Start of Selected extract

The advantages of plating chromium from an equilibrated aqueous solution of chromium (III) - thiocyanate complexes over conventional chromic acid plating are elaborated in our U.K. Pat. No. 1431639. Refinements and modifications of this basic process have been described in later patents among which are U.S. Pat. Nos. 4,141,803 and 4,161,432. The benefits to the trivalent chromium process of an anolyte and catholyte separated by a cation exchange membrane are described in pending U.K. patent application No. 13458/78. Finally pending U.K. patent applications Nos. 44177/78 and 7932300 describe a related solution and process in which beneficial effects are obtained from a reduction in the level of chromium and thiocyanate concentration to levels well below those originally contemplated by those skilled in the art.
Equilibrated chromium (III) - thiocyanate complexes from which plating takes place have been prepared from a variety of starting materials. The originally preferred starting salts of U.K. Pat. No. 1431639 were chromium perchlorate and sodium thiocyanate. In order to make the solution sufficiently electrically conductive additional sodium perchlorate was added as a supporting electrolyte. U.S. Pat. No. 4,141,803 proposed hexathiocyanatochromium salts of potassium or sodium (K.sub.3 Cr(NCS).sub.6 or Na.sub.3 Cr(NCS).sub.6) to which sodium perchlorate or sodium sulphate was added as a conductivity salt. Potassium sulphate was also mentioned as a possible conductivity salt but no example was given. In U.S. Pat. No. 4,161,432 one preferred solution was prepared from chromium chloride (CrCl.sub.3) and sodium thiocyanate. Potassium chloride was added for conductivity. A second preferred solution was prepared from chromium sulphate (Cr.sub.2 (SO.sub.4).sub.3) and sodium thiocyanate. In this case sodium sulphate was added for conductivity.

End of Selected extract
Start of Stored data

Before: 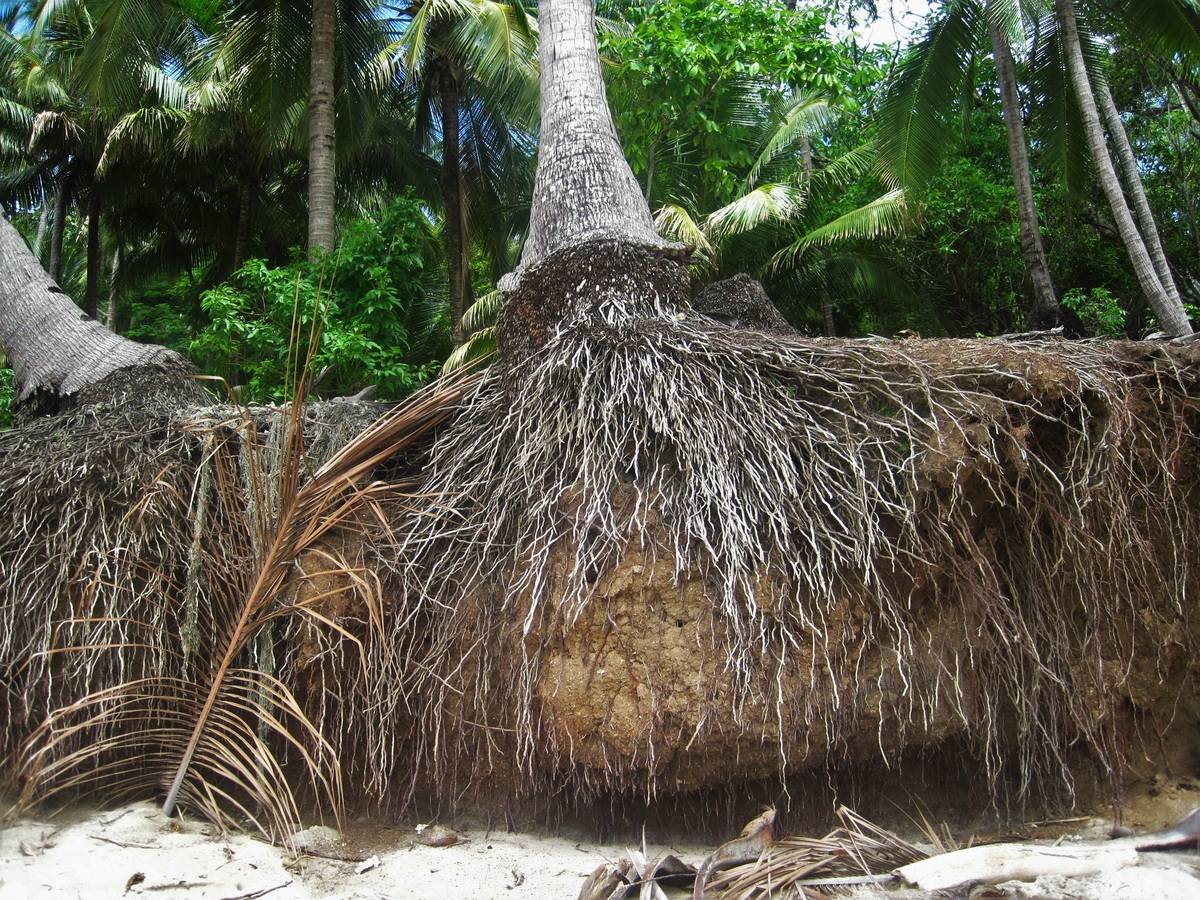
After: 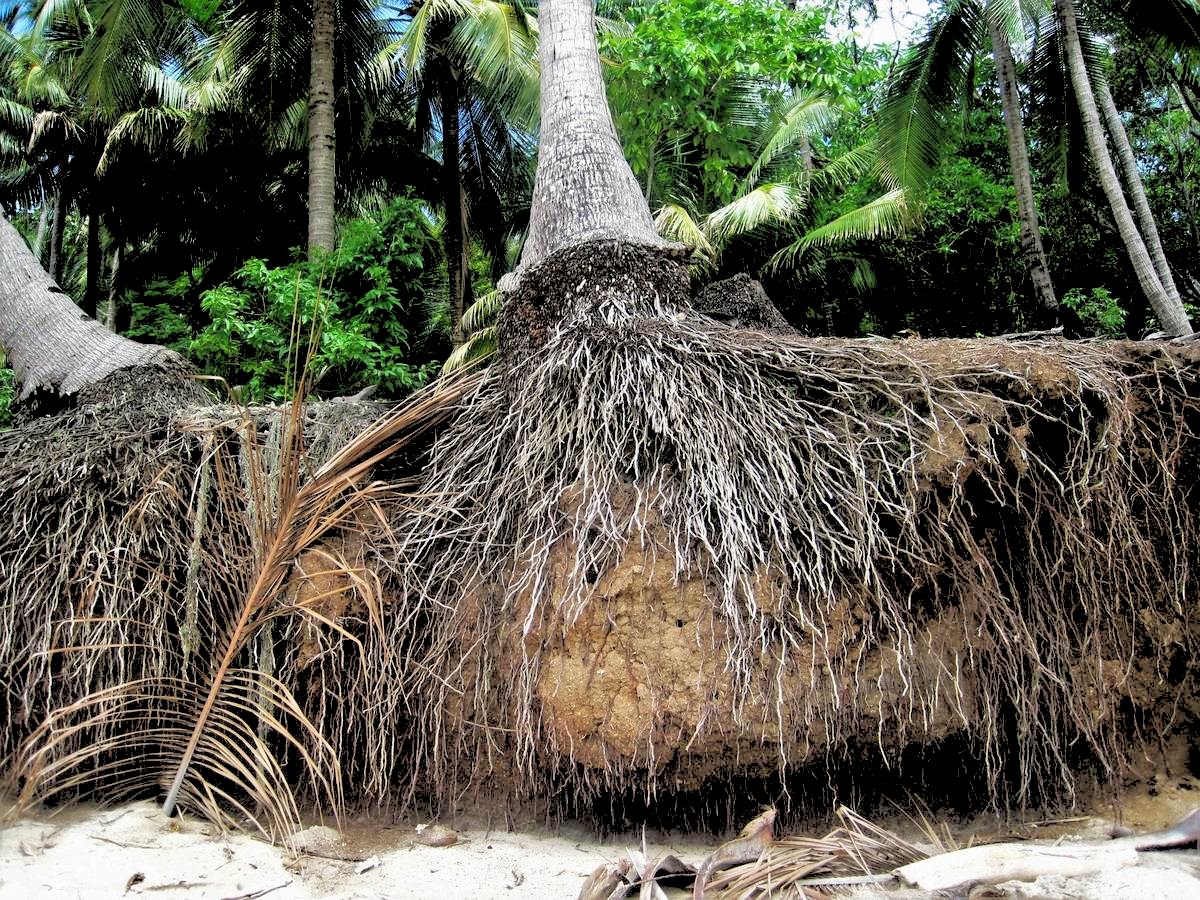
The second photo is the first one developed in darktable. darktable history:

End of Stored data
Start of Stored data

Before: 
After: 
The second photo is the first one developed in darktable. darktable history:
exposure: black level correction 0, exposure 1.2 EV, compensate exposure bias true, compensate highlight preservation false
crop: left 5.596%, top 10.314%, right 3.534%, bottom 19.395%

End of Stored data

Answer these questions from the text on trivalent chromium plating:
1. Which patent document describes the benefits of separating the anolyte and catholyte with a cation exchange membrane?
2. Which starting salts were originally preferred in U.K. Pat. No. 1431639?
3. In U.S. Pat. No. 4,161,432, what was added for conductivity to the solution prepared from chromium chloride and sodium thiocyanate?

> Task solution:
1. Pending U.K. patent application No. 13458/78.
2. Chromium perchlorate and sodium thiocyanate.
3. Potassium chloride.